RECORDS FOR THE EXERCISE
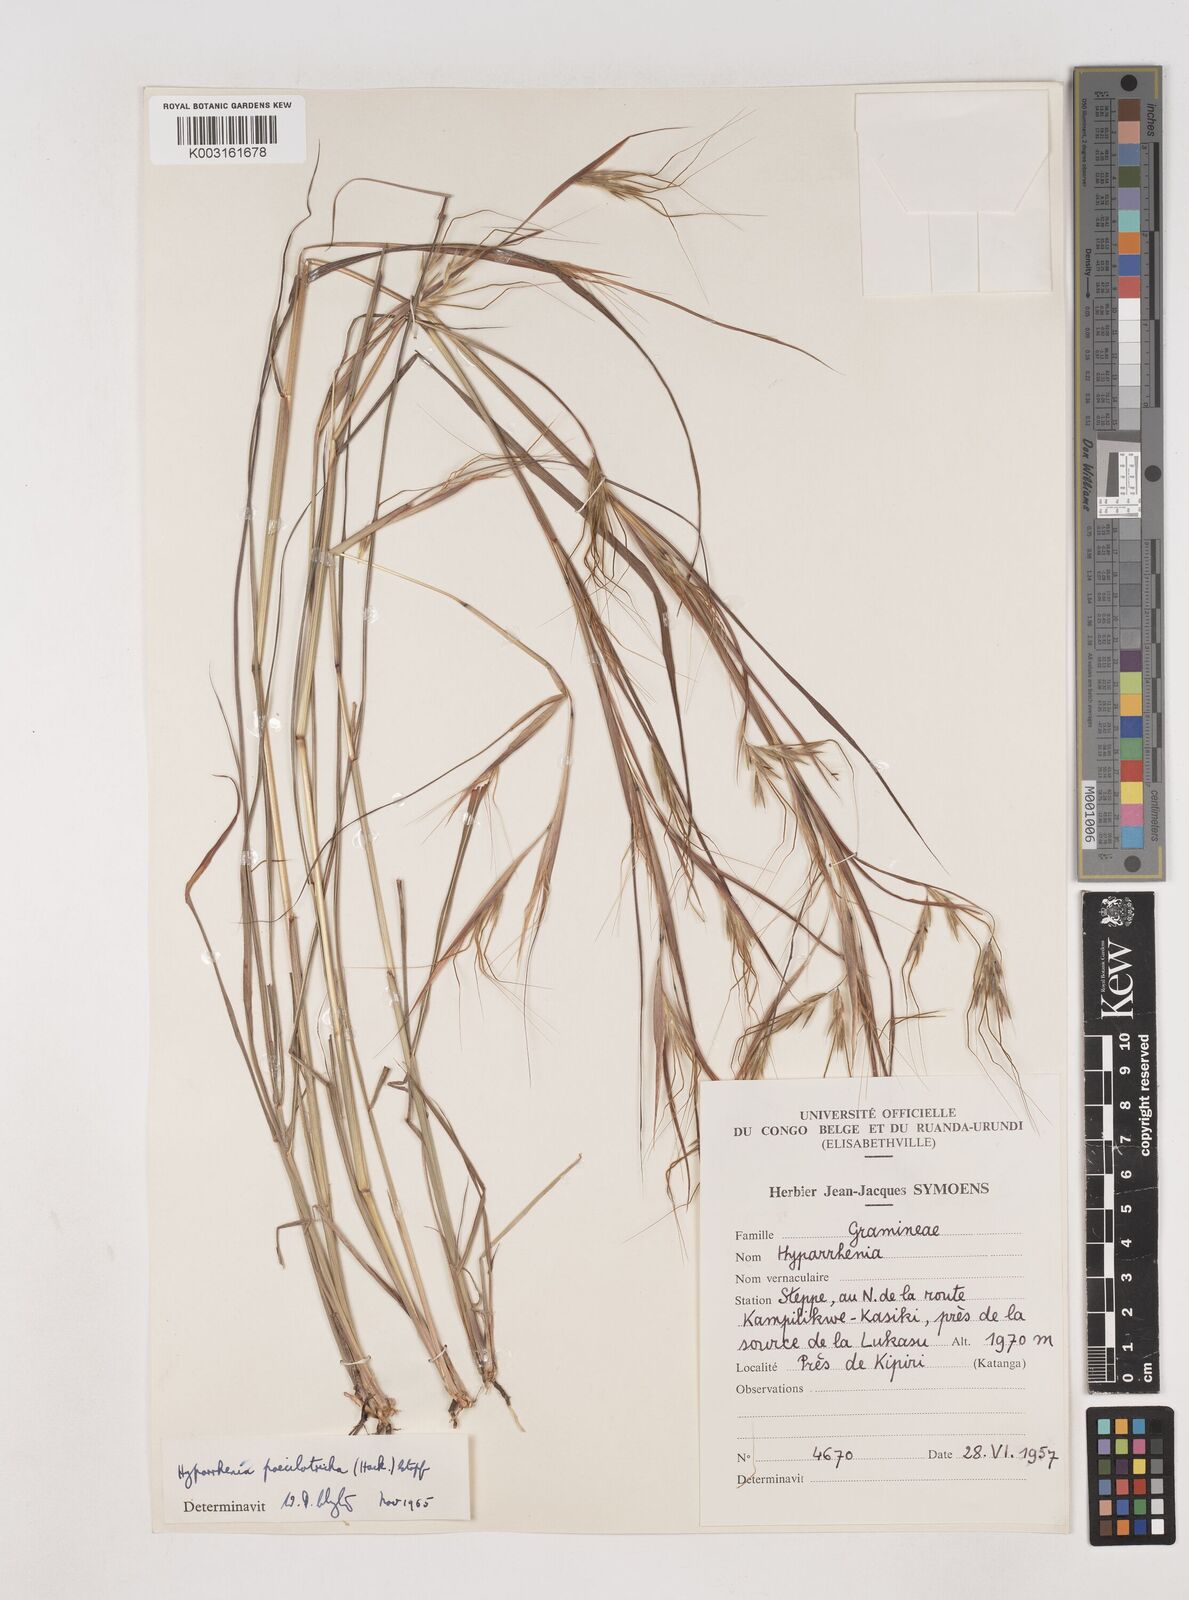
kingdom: Plantae
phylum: Tracheophyta
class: Liliopsida
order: Poales
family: Poaceae
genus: Hyparrhenia
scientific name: Hyparrhenia poecilotricha
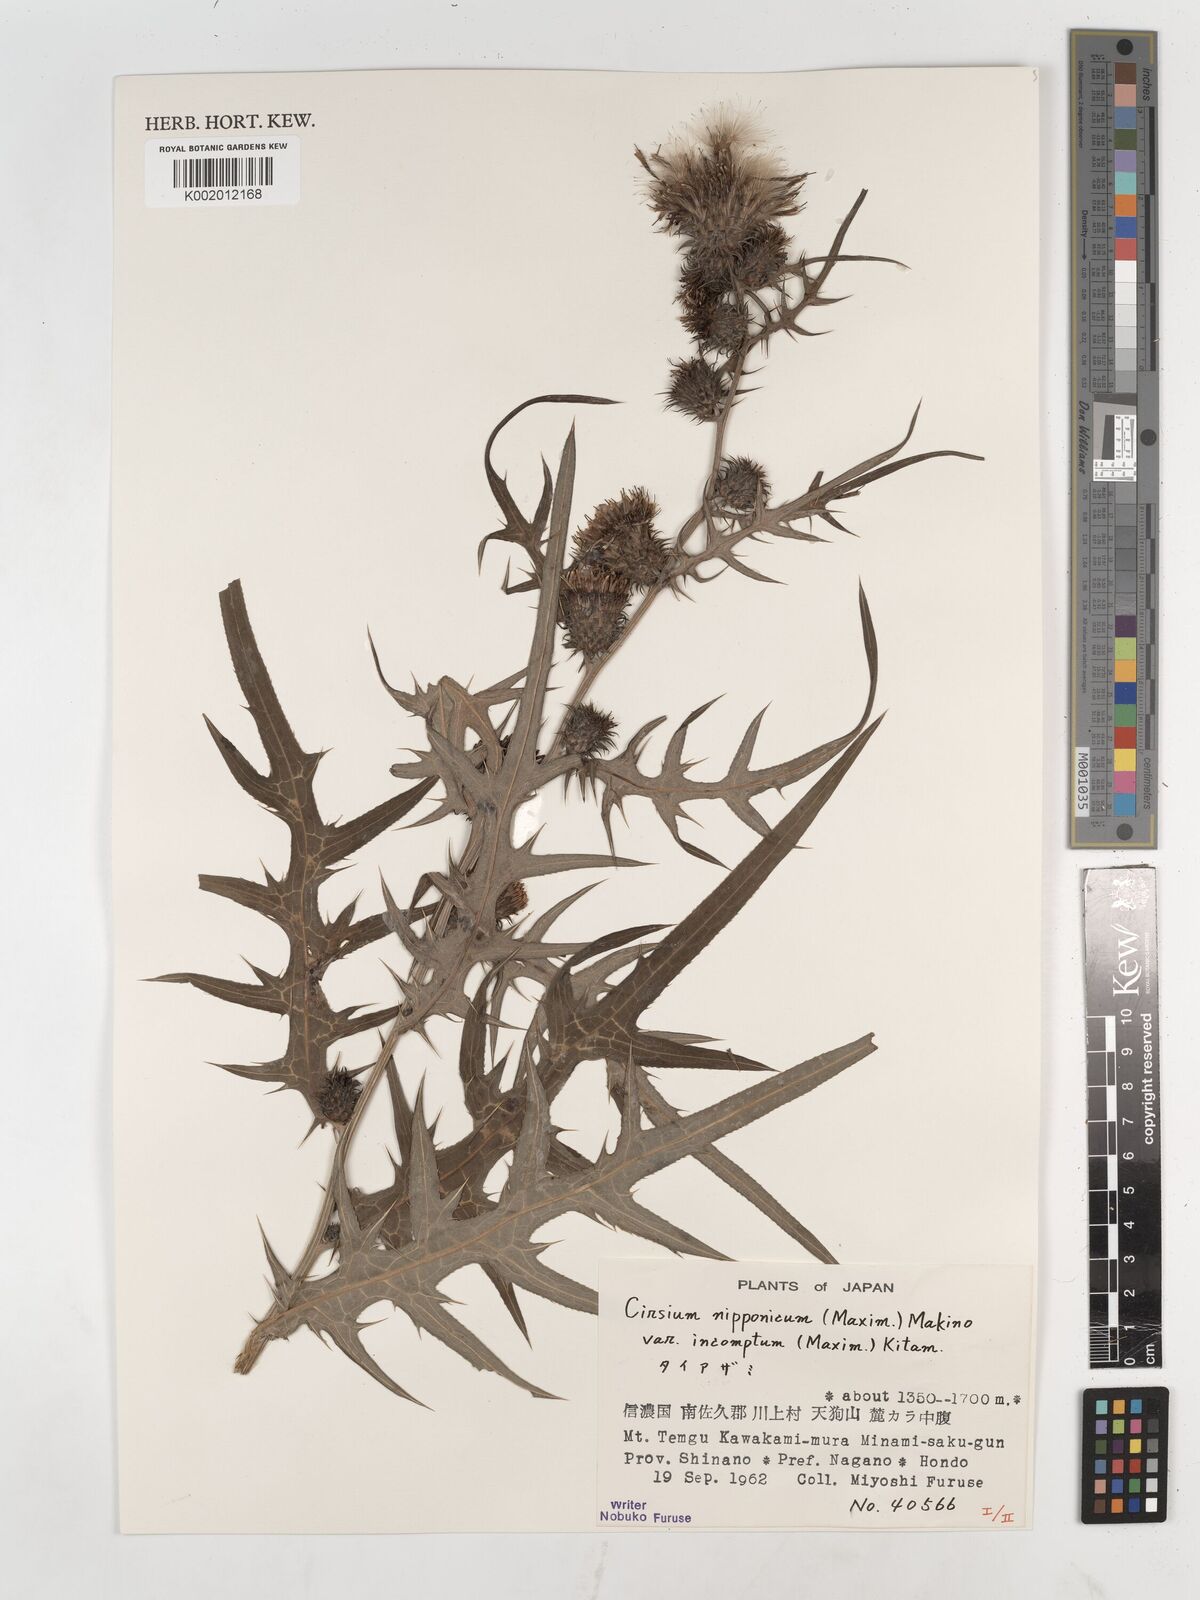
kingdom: Plantae
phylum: Tracheophyta
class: Magnoliopsida
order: Asterales
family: Asteraceae
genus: Cirsium
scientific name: Cirsium nipponicum
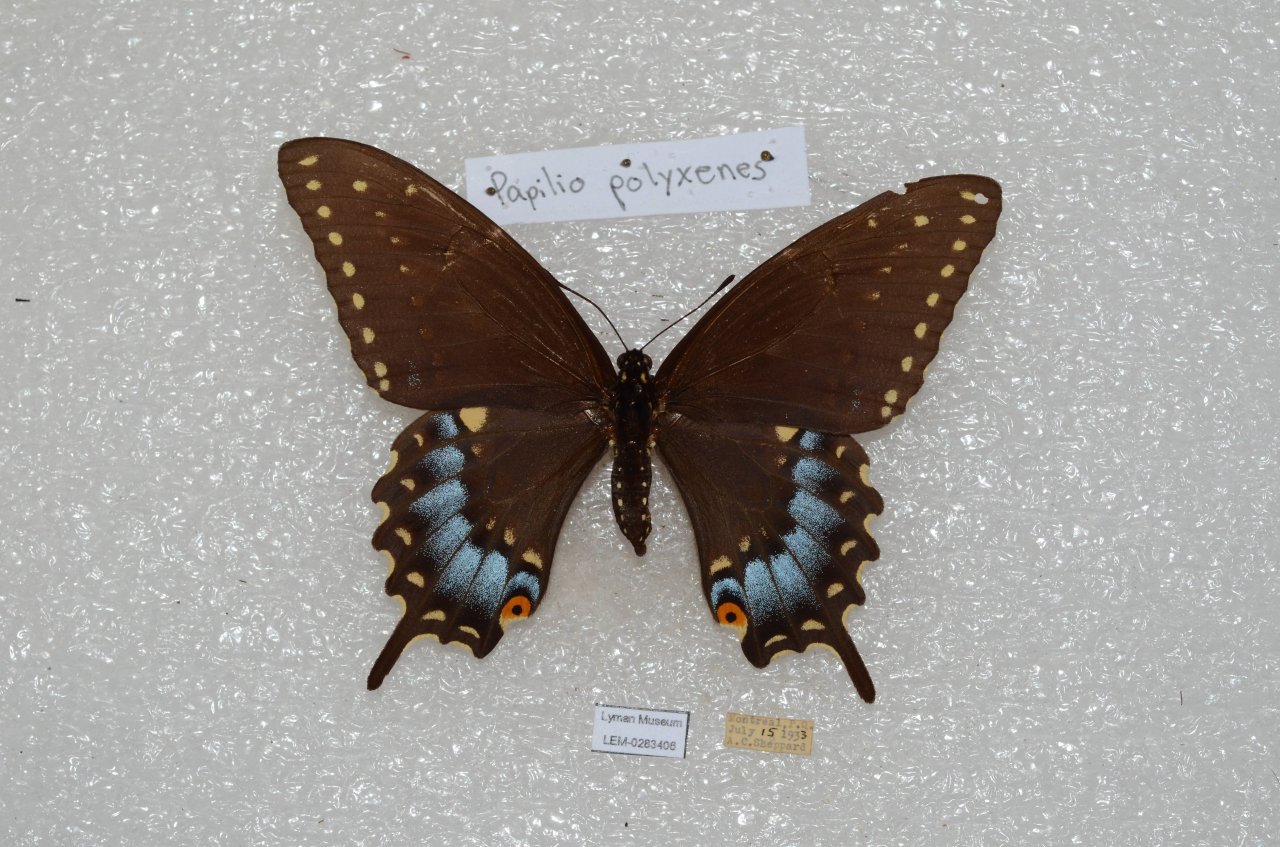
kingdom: Animalia
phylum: Arthropoda
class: Insecta
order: Lepidoptera
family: Papilionidae
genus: Papilio
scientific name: Papilio polyxenes
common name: Black Swallowtail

WHAT IS NEEDED
Rewrite every classification line in the data above as a single numbered list. Skip blank lines and leave the pictures out.

EXERCISE RESULT
1. kingdom: Plantae
2. phylum: Tracheophyta
3. class: Liliopsida
4. order: Poales
5. family: Poaceae
6. genus: Hyparrhenia
7. scientific name: Hyparrhenia poecilotricha
8. kingdom: Plantae
9. phylum: Tracheophyta
10. class: Magnoliopsida
11. order: Asterales
12. family: Asteraceae
13. genus: Cirsium
14. scientific name: Cirsium nipponicum
15. kingdom: Animalia
16. phylum: Arthropoda
17. class: Insecta
18. order: Lepidoptera
19. family: Papilionidae
20. genus: Papilio
21. scientific name: Papilio polyxenes
22. common name: Black Swallowtail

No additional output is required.